Vertex's remaining islet cell therapy reduces dangerously low blood sugar levels in phase 1/2 test

Vertex Pharmaceuticals may have narrowed its focus this year, but the biopharma’s decision to stick with its remaining islet cell therapy appears to be paying off so far.

The allogeneic human stem cell–derived islet cell therapy, called zimislecel, is being evaluated in an ongoing phase 1/2/3 study in patients with Type 1 diabetes with impaired hypoglycemic awareness and who suffer from severe hypoglycemic events, a term for dangerously low blood sugar levels.
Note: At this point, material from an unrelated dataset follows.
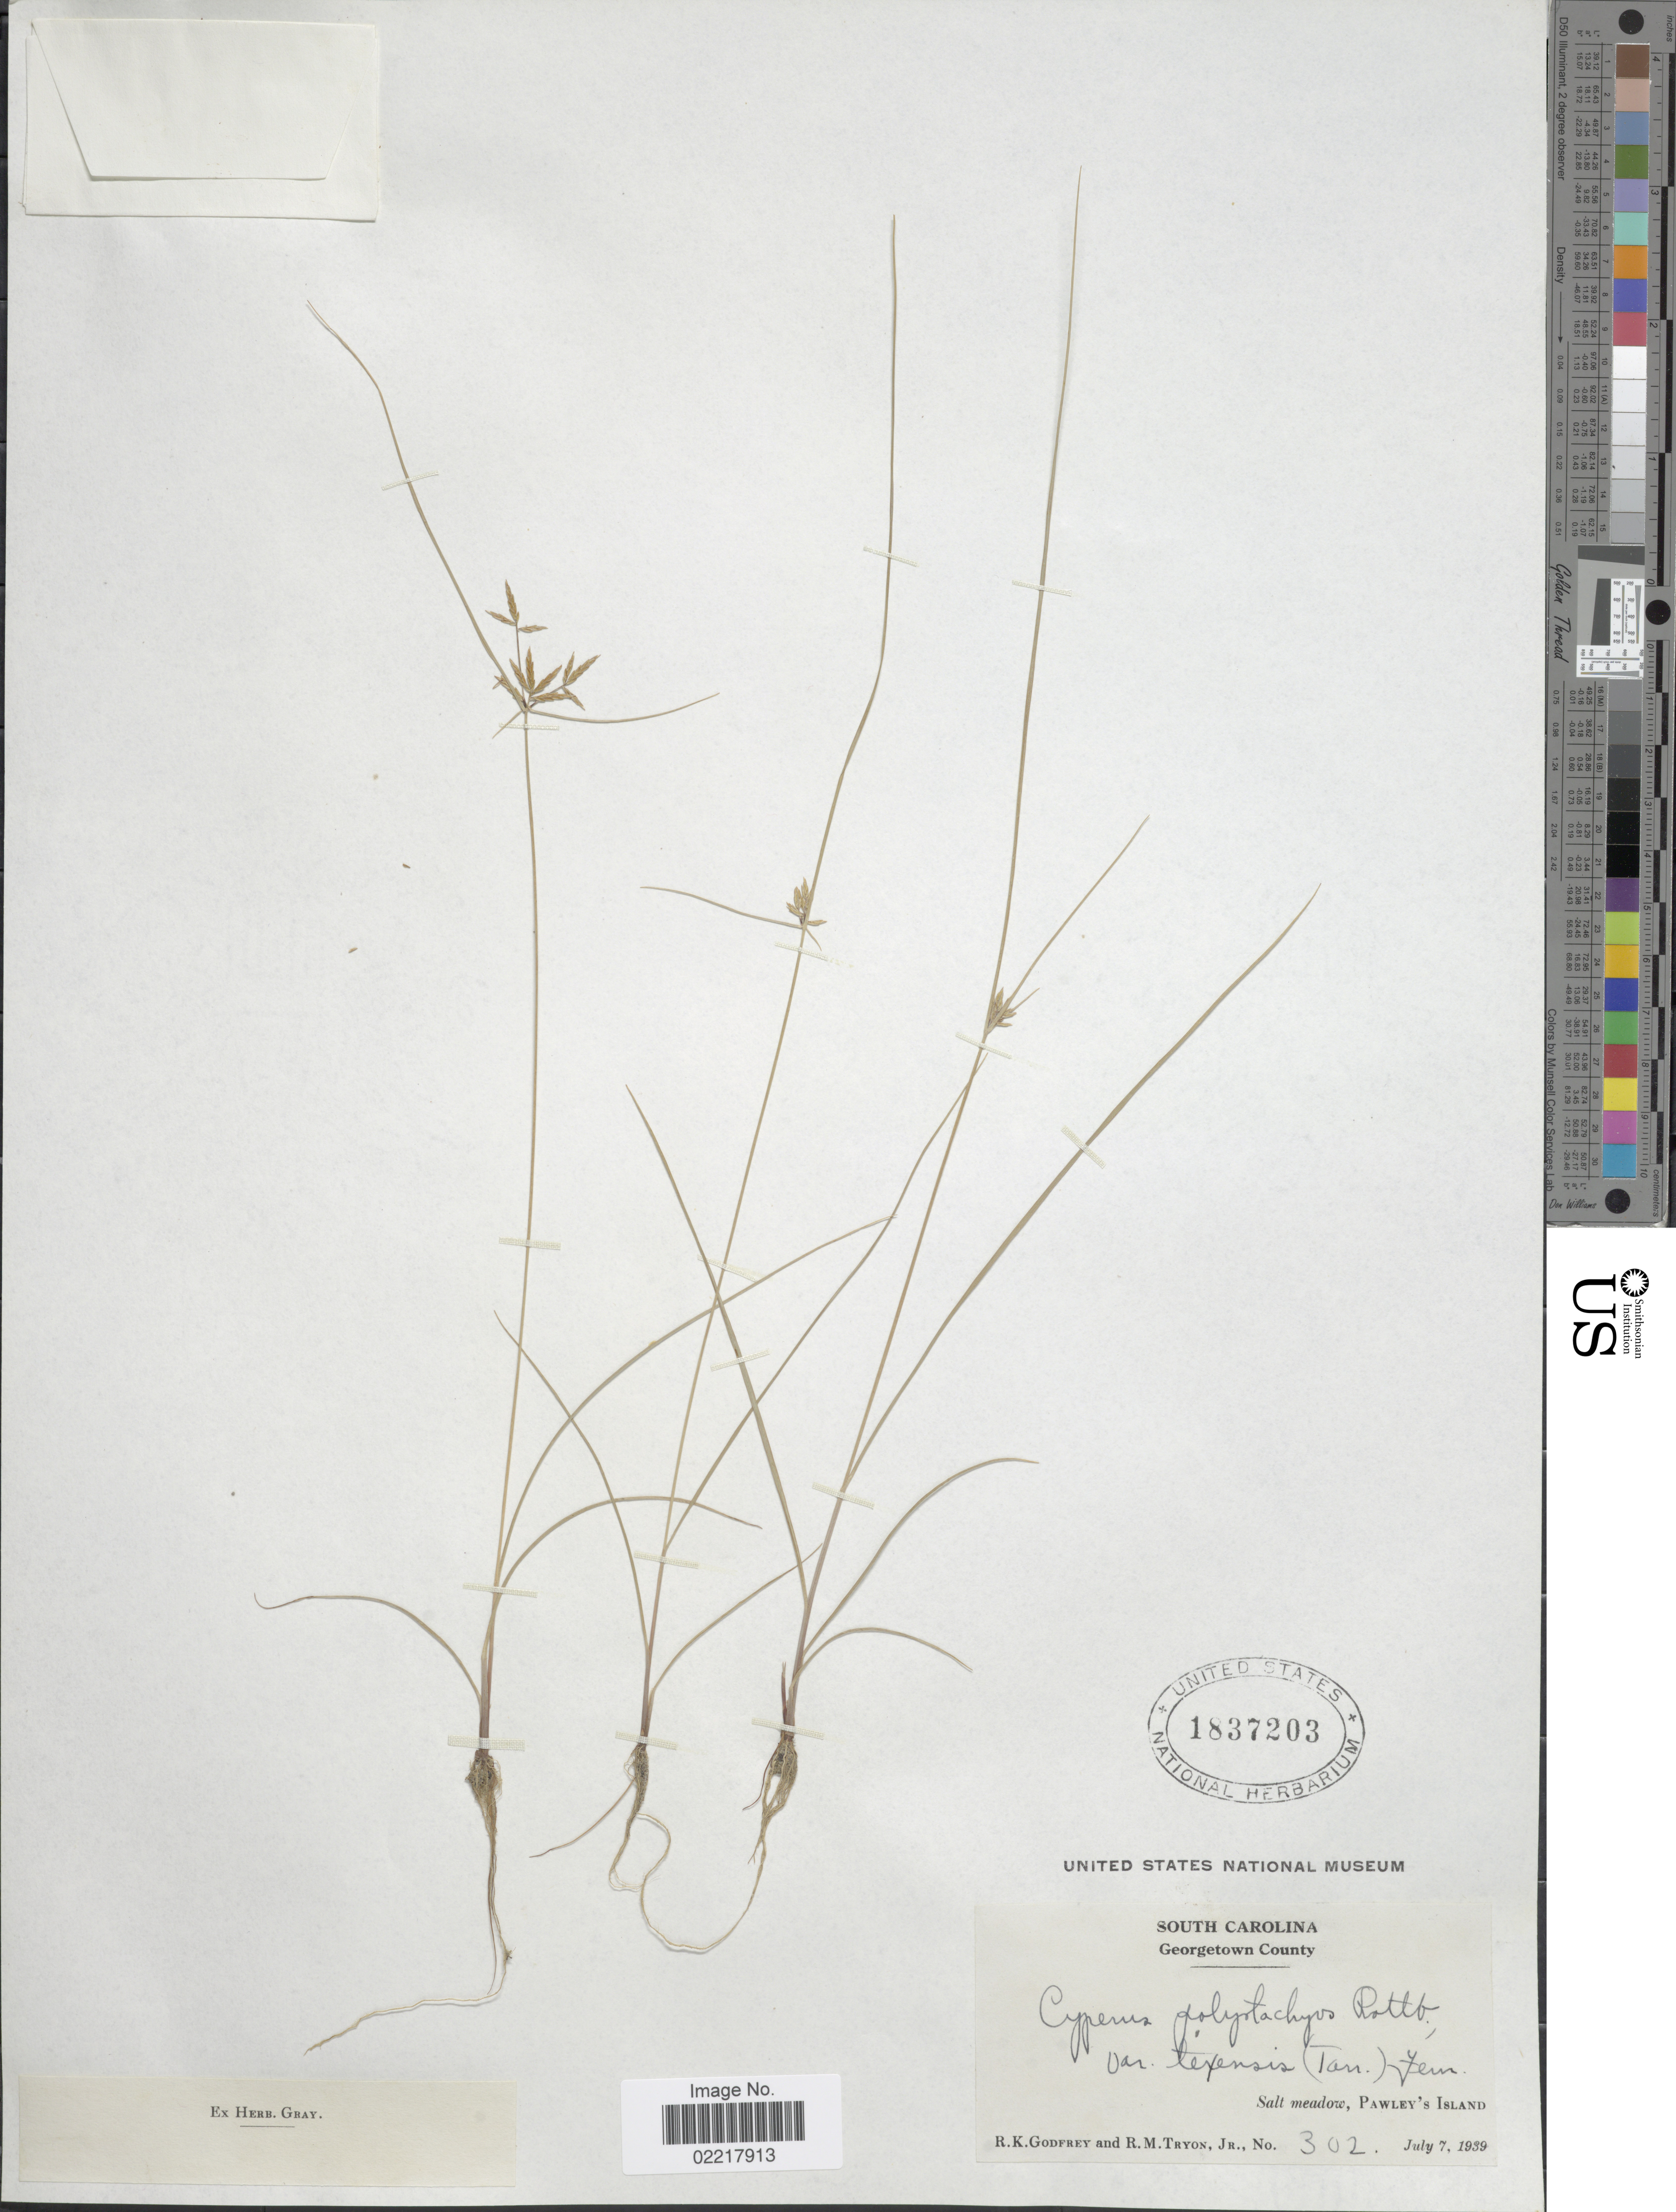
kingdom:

At the American Diabetes Association conference in Chicago last week, Vertex shared what it claimed were “unprecedented” data from 12 patients in the phase 1/2 portion of the study who received the full infusion of zimislecel and were followed up for a year.

The stem-cell-derived islets were engrafted successfully to all 12 patients, producing glucose-responsive endogenous C-peptide up to the one-year follow-up, Vertex said.

None of the patients experienced any severe hypoglycemic events from day 90 onward, with glycated hemoglobin (HbA1c) levels—a measure of diabetes control—at the recommended level of less than 7%, hitting the primary endpoint of the phase 1/2 portion of the study.

Meanwhile, 10 of the 12 patients no longer required insulin replacement therapy by the 12-month checkup, Vertex noted.

While two patients involved in the trial died, Vertex stressed that these fatalities were “both unrelated to treatment with zimislecel.” The treatment was “generally well tolerated,” the company added, with no serious adverse events linked to the therapy itself.

“These data on the first fully differentiated, stem cell-derived, off-the-shelf islet cell therapy continue to be unprecedented,” Vertex Chief Medical Officer Carmen Bozic, M.D., said in a June 20 release.

“The magnitude, consistency and durability of the results from all 12 patients with more than one year of follow-up reinforce the transformative potential of zimislecel for people living with T1D complicated by severe hypoglycemia,” Bozic added. “We are excited to complete enrollment and dosing in the phase 1/2/3 program and look forward to potential regulatory submissions next year.”

Zimislecel is Vertex’s only remaining clinical-stage islet cell treatment in development after the company ended work on VX-264 last month. A 90-day analysis of a phase 1/2 study of VX-264—which involved creating insulin-producing cells and surgically implanting them into people with Type 1 diabetes—had not produced the levels of a key biomarker for insulin production that had been hoped for.

At the time, William Blair analysts described the discontinuation of VX-264 as “disappointing given that this would have expanded Vertex’s type 1 diabetes market significantly from that being addressed from zimislecel.”

Unlike VX-264, zimislecel is administered along with immunosuppressants to help the cells graft. The phase 3 portion of the zimislecel study is running in the U.S., Canada, the U.K. and the EU, with approval applications to regulators penciled in for next year.

Scrapping VX-264 was only part of Vertex’s wider efforts this year to streamline its pipeline. The biopharma—which is in the process of launching its approved sickle cell disease and beta thalassemia gene therapy Casgevy—has also recently shifted away from adeno-associated virus vectors as a delivery mechanism for its genetic medicines.